Explanation of Responses:

* If the form is filed by more than one reporting person, see Instruction 4(b)(v).
** Intentional misstatements or omissions of facts constitute Federal Criminal Violations. See 18 U.S.C. 1001 and 15 U.S.C. 78ff(a).
(1) On May 2, 2024, each of Third Security Senior Staff LLC ("Sr. Staff"), Third Security Staff 2001 LLC ("Staff 2001"), Third Security Senior Staff 2006 LLC ("Sr. Staff 2006"), Third Security Staff 2006 LLC ("Staff 2006"), Third Security Incentive 2006 LLC ("Incentive 2006"), Third Security Senior Staff 2007 LLC ("Sr. Staff 2007"), Third Security Staff 2007 LLC ("Staff 2007"), Third Security Incentive 2007 LLC ("Incentive 2007"), Third Security Staff 2009 LLC ("Staff 2009"), and Third Security Incentive 2009 LLC ("Incentive 2009") made a liquidating distribution of its assets in connection with the dissolution of the entity in accordance with the terms of its respective Limited Liability Company Agreement, including an aggregate of 19,447,371 shares of the issuer.

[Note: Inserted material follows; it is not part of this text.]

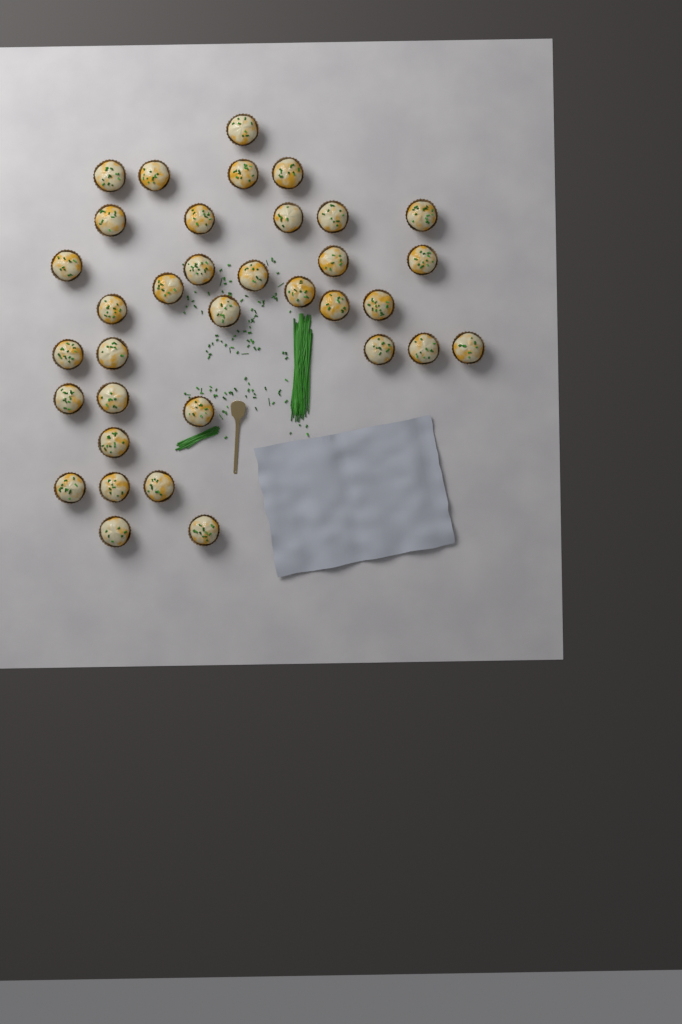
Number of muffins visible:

(2) On May 2, 2024, in connection with the liquidation of the Staff LLCs, the following entities transferred all shares of the issuer held by the entity to Third Security Staff 2001 LLC in satisfaction of certain intercompany debt (an aggregate of 8,479,387 shares): Third Security Senior Staff 2008 LLC ("Sr. Staff 08"), Third Security Staff 2010 LLC ("Staff 2010"), Third Security Incentive 2010 LLC ("Incentive 2010"), Third Security Senior Staff 2015 LLC ("Sr. Staff 15"), and Third Security Staff 2015 LLC ("Staff 2015").
(3) R.J. Kirk Declaration of Trust ("R.J. Kirk DOT") and Third Security, LLC ("Third Security") received shares in their capacities as members of one or more of these entities. Randal J. Kirk controls each of R.J. Kirk DOT and Third Security. Shares held by these entities may be deemed to be beneficially owned (as defined under Rule 13d-3 promulgated under the Securities Exchange Act of 1934, as amended) by Mr. Kirk. Mr. Kirk disclaims beneficial ownership of such shares, except to the extent of any pecuniary interest therein.
(4) Randal J. Kirk controls each of JPK 2008 LLC ("JPK 2008"), JPK 2009 LLC ("JPK 2009"), JPK 2012 LLC ("JPK 2012"), MGK 2008 LLC ("MGK 2008"), MGK 2009 LLC ("MGK 2009"), MGK 2011 LLC ("MGK 2011"), ZSK 2008 LLC ("ZSK 2008"), ZSK 2009 LLC ("ZSK 2009"), Kellie L. Banks (2009) Long Term Trust ("Kellie L. Banks LTT"), Parkview 2020 Limited Partnership ("Parkview 2020"), Kapital Joe, LLC ("Kapital Joe"), Lotus Capital (2000) Company, Inc. ("Lotus"), and Sunset 2020 LLC ("Sunset 2020"). Shares held by these entities may be deemed to be beneficially owned (as defined under Rule 13d-3 promulgated under the Securities Exchange Act of 1934, as amended) by Mr. Kirk. Mr. Kirk disclaims beneficial ownership of such shares, except to the extent of any pecuniary interest therein.